*Reading text*.
## begin
He nearly stroked out.  "I can buy beautiful boxes all day long at walmart for less than $50."

I told him that the highly figured Curly Cherry Board I used for the project was $85 alone.  That was before I began to lay out my plan, ran that board thru my planer, or made one cut.  The black walnut came from a LOG.  I processed that into the planks, dried them, and chose the best of the bunch.  I had HOURS of labor and hand work in the project.  It sounds like what your wife needs IS a Walmart Jewelry box... since you don't appreciate custom work.

You won't find a highly figured solid Curly Cherry Box at Walmart.


   


I got the same reaction several months later over a Lacewood box I made for Miss Tina.  I was showing it to another friend at work, this time the actual box.  Another project, that took hours to complete. She loved the box and wanted to know if I could make one for HER.  I told her for HER I would, but the lacewood was costly, and the hinges were $35 per pair.  I would do it for $100.  I could probably have it done in a week or so, working in the off hours.  "Fine," she said.  Her sister was listening in and threw a fit.  "I could buy ten of those at Kmart for $100."

"Then you need to stick to Kmart boxes." My friend told her sister.  "You know nothing about quality." I found out later that she had a special purpose in mind for the little box. She wanted to keep her keepsakes of her Father, who had just passed, in that box. I was touched.

She loved her box when it was done.
## end
*What is needed*. Reproduce the passage of the text about handmade boxes from "I got the same" up to and including "I was touched.", word for word.

*Extracted data entries*.
## begin
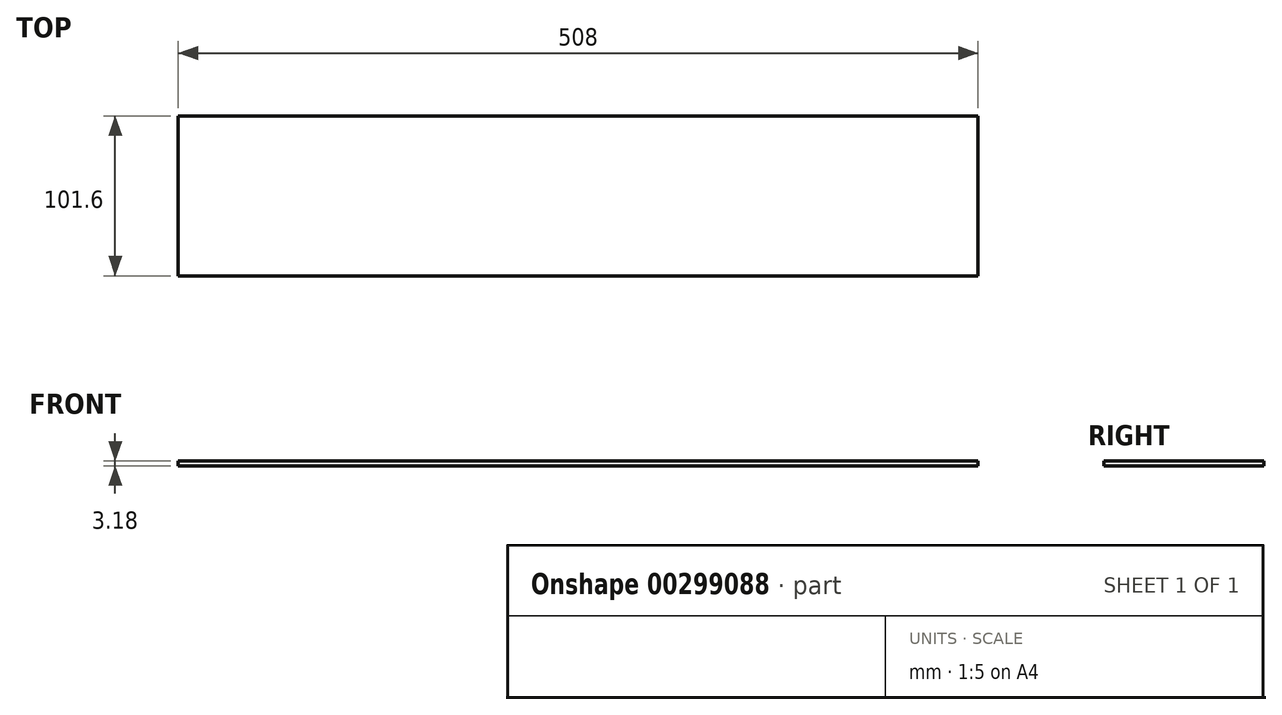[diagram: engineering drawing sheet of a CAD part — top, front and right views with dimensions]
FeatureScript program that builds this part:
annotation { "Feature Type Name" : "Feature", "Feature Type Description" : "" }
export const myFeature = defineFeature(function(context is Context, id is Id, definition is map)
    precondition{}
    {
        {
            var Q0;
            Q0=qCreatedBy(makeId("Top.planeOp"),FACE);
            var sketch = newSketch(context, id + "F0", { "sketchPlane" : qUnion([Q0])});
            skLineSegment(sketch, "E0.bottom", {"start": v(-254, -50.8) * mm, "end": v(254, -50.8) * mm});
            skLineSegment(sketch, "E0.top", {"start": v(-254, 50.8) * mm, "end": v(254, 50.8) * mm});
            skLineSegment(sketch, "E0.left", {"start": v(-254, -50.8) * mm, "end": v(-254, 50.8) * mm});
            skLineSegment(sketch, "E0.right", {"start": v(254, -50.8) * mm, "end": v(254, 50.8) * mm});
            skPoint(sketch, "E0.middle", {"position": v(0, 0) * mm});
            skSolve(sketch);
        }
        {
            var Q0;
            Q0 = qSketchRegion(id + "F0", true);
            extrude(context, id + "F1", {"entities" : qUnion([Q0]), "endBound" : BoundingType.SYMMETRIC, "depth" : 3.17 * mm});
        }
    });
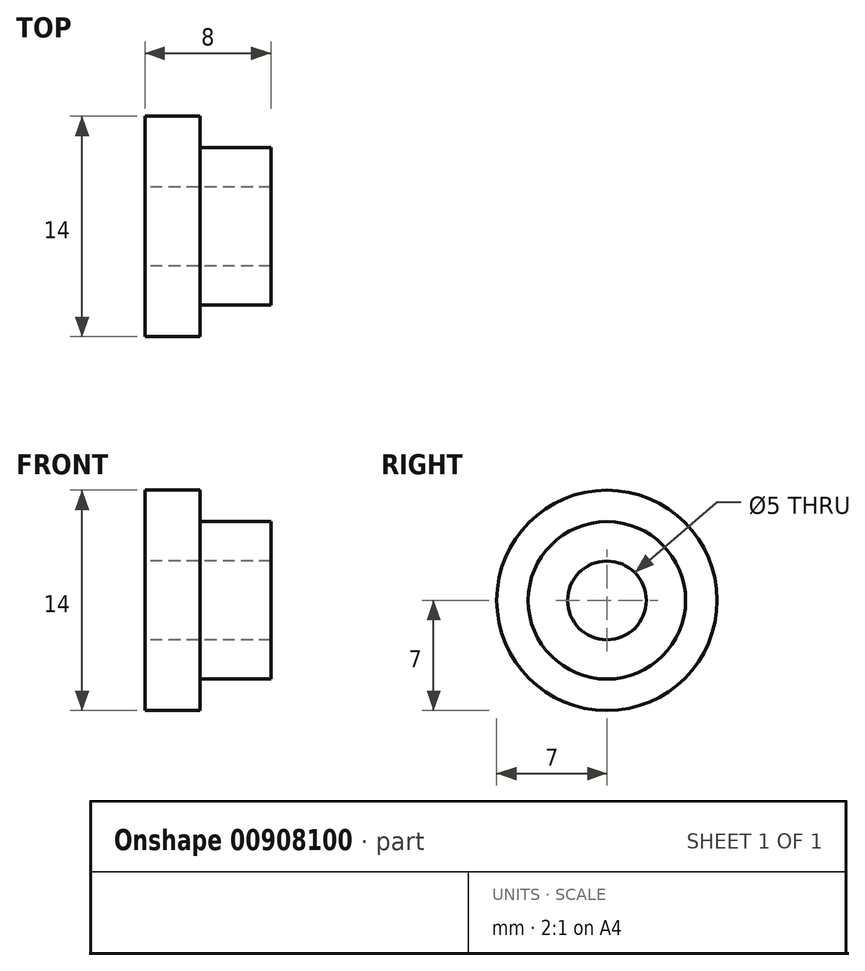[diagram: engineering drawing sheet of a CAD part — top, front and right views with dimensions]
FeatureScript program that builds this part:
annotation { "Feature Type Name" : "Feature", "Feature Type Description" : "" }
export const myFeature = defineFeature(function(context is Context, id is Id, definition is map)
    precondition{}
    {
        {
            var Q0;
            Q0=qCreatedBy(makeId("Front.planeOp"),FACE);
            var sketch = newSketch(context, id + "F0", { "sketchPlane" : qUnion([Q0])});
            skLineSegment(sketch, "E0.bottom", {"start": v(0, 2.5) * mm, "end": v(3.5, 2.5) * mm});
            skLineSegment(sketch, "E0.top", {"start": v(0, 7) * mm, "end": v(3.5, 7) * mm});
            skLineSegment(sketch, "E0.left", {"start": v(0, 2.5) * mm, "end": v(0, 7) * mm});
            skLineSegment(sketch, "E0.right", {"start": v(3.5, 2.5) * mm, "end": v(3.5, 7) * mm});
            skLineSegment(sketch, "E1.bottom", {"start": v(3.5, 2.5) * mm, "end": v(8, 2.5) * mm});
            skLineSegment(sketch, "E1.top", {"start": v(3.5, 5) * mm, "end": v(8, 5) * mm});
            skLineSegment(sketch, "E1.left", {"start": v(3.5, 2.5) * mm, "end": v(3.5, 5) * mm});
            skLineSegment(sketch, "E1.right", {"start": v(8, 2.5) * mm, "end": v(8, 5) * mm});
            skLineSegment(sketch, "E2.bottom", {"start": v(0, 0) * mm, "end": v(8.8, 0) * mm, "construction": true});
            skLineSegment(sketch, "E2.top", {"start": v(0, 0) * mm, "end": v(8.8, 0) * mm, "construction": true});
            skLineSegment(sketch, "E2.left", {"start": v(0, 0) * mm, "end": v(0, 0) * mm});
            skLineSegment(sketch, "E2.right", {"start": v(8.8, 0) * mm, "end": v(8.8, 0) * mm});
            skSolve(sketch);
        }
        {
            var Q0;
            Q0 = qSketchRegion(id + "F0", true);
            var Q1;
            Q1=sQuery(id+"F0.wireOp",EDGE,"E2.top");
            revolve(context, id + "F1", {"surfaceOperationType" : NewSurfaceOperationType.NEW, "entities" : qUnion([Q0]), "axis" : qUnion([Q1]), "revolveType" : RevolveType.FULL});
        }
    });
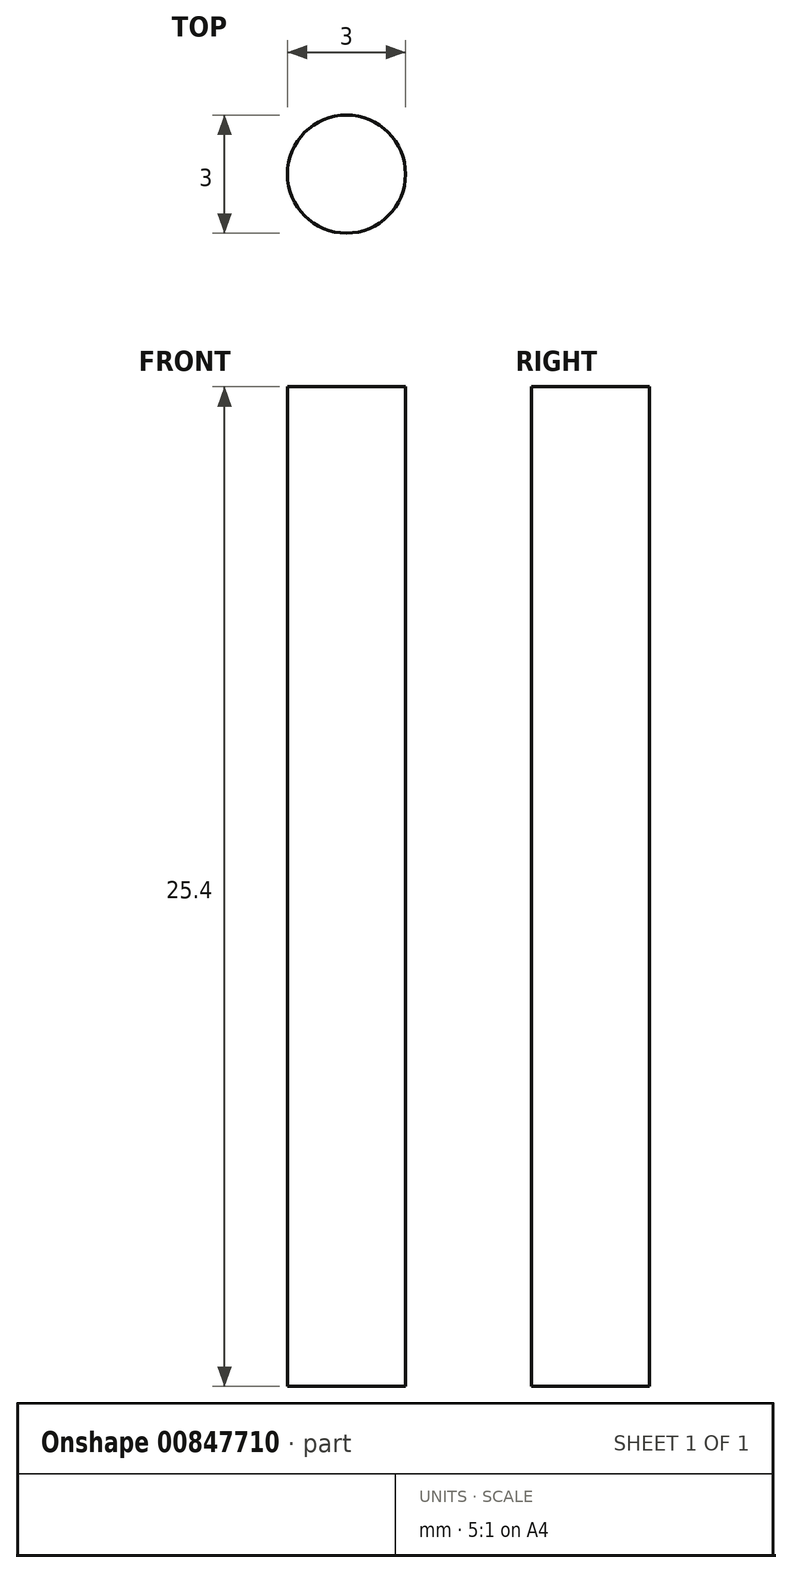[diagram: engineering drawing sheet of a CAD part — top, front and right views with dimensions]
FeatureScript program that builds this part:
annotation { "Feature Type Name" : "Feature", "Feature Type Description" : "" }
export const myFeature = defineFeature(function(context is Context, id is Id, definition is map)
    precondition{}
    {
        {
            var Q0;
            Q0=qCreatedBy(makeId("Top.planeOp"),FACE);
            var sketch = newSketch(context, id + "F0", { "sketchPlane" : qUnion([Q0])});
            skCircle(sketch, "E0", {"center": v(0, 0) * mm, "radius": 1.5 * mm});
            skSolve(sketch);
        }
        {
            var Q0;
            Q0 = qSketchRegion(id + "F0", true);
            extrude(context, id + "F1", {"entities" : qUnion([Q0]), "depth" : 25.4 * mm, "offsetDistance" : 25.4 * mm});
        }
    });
## end
*The solution*.
I got the same reaction several months later over a Lacewood box I made for Miss Tina.  I was showing it to another friend at work, this time the actual box.  Another project, that took hours to complete. She loved the box and wanted to know if I could make one for HER.  I told her for HER I would, but the lacewood was costly, and the hinges were $35 per pair.  I would do it for $100.  I could probably have it done in a week or so, working in the off hours.  "Fine," she said.  Her sister was listening in and threw a fit.  "I could buy ten of those at Kmart for $100."

"Then you need to stick to Kmart boxes." My friend told her sister.  "You know nothing about quality." I found out later that she had a special purpose in mind for the little box. She wanted to keep her keepsakes of her Father, who had just passed, in that box. I was touched.